C. PROHIBITION OF CHILD LABOR AND MINIMUM AGE FOR EMPLOYMENT

See the Department of Labor’s Findings on the Worst Forms of Child Labor at https://www.dol.gov/agencies/ilab/resources/reports/child-labor/findings .

D. DISCRIMINATION (SEE SECTION 6)

E. ACCEPTABLE CONDITIONS OF WORK

Wage and Hour Laws: The law mandated a minimum monthly wage in the formal sector, which did not apply to subsistence agriculture or other informal occupations. The minimum wage was less than the poverty income level, which was 45,000 CFA francs ($74) per month.

The law mandated a standard workweek of 40 hours for nondomestic workers and a 60-hour workweek for household employees. The law provided for overtime pay, and there were regulations pertaining to rest periods, limits on hours worked, and prohibitions on excessive compulsory overtime. Employers often paid less than the minimum wage. Employees usually supplemented their income through reliance on extended family, subsistence agriculture, or trading in the informal sector.

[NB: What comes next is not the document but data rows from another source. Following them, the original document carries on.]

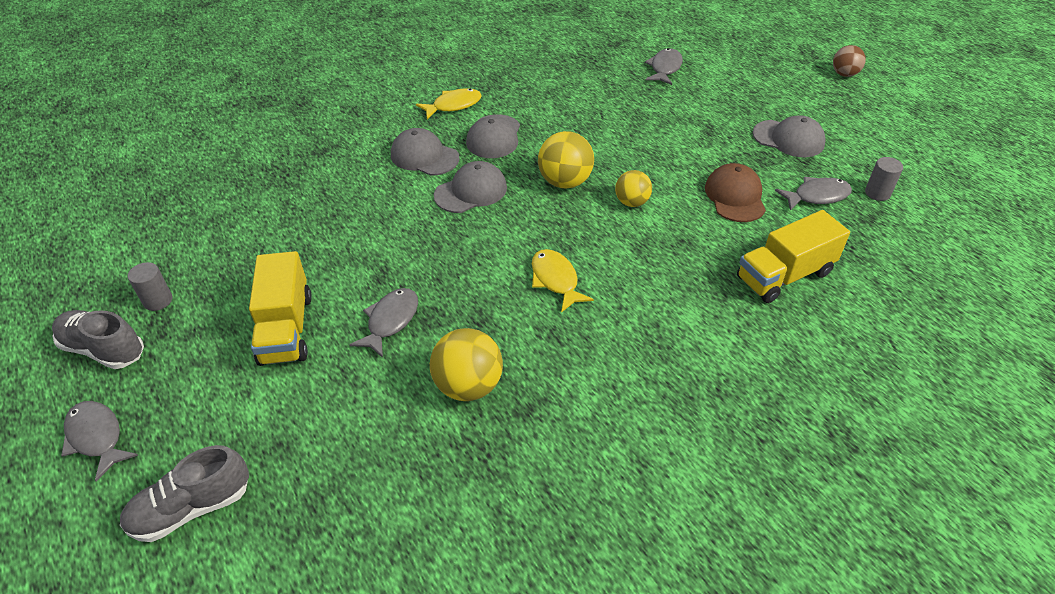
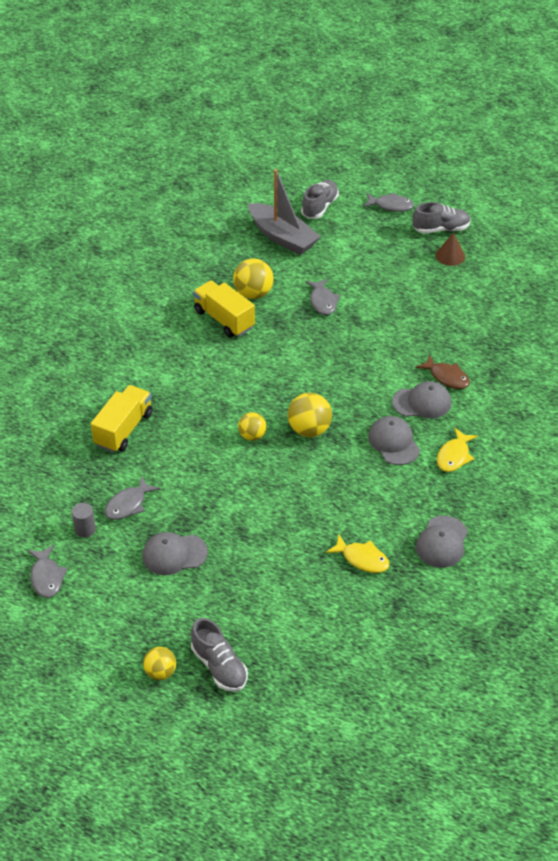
camera: 145 degrees right, 0 degrees up
(158, 300) = (450, 256): grey cylinder -> brown cone
(286, 328) = (369, 275): yellow truck -> yellow truck (224, 319)
(320, 474) = (282, 237): none -> grey boat
(369, 167) = (446, 377): none -> brown fish
(471, 191) = (362, 392): grey cap -> grey cap (442, 542)
(555, 280) = (256, 362): yellow fish -> yellow fish (362, 559)
(665, 68) = (327, 591): grey fish -> grey fish (47, 577)
(735, 196) = (186, 475): brown cap -> none
(791, 61) = (219, 666): none -> grey shoe
(844, 74) = (160, 672): brown ball -> yellow ball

Occupational Safety and Health: Existing occupational safety and health (OSH) standards provided general, not industry-specific guidance, and did not actively identify unsafe conditions in particular industries. Although the labor law required employers to take measures to provide for worker safety, to protect the physical and mental health of their workers, and to verify that the workplace, machinery, materials, substances, and work processes under their control did not present health or safety risks to the workers, the International Labor Organization noted in 2020 that the government had not yet formulated a national OSH policy, conducted periodic reviews, nor developed a national OSH program.

The law required every company with 30 or more employees to have a work safety committee. The law provided that employees in such companies had the right to remove themselves from dangerous situations without jeopardy to their employment. If an employee working for a company with fewer than 30 employees decided to remove themselves due to safety concerns, a court ruled on whether the employee’s decision was justified.

No official data were available on work-related injuries or death.

Wage, Hour, and OSH Enforcement: The Ministry of Civil Service, Labor, and Social Security was responsible for enforcing the minimum wage and hours of work standards. Ministry inspectors and labor tribunals were responsible for overseeing OSH standards in the small industrial and commercial sectors, but these standards did not apply in subsistence agriculture and other informal sectors.

The Transition Authorities did not effectively enforce the law. Penalties for violations were commensurate with those for comparable offenses, but the penalties were seldom applied. Inspectors lacked transport and training, and the number of inspectors was insufficient. There were no reports of effective enforcement of inspection findings during the year for wage, hour, and safety regulations.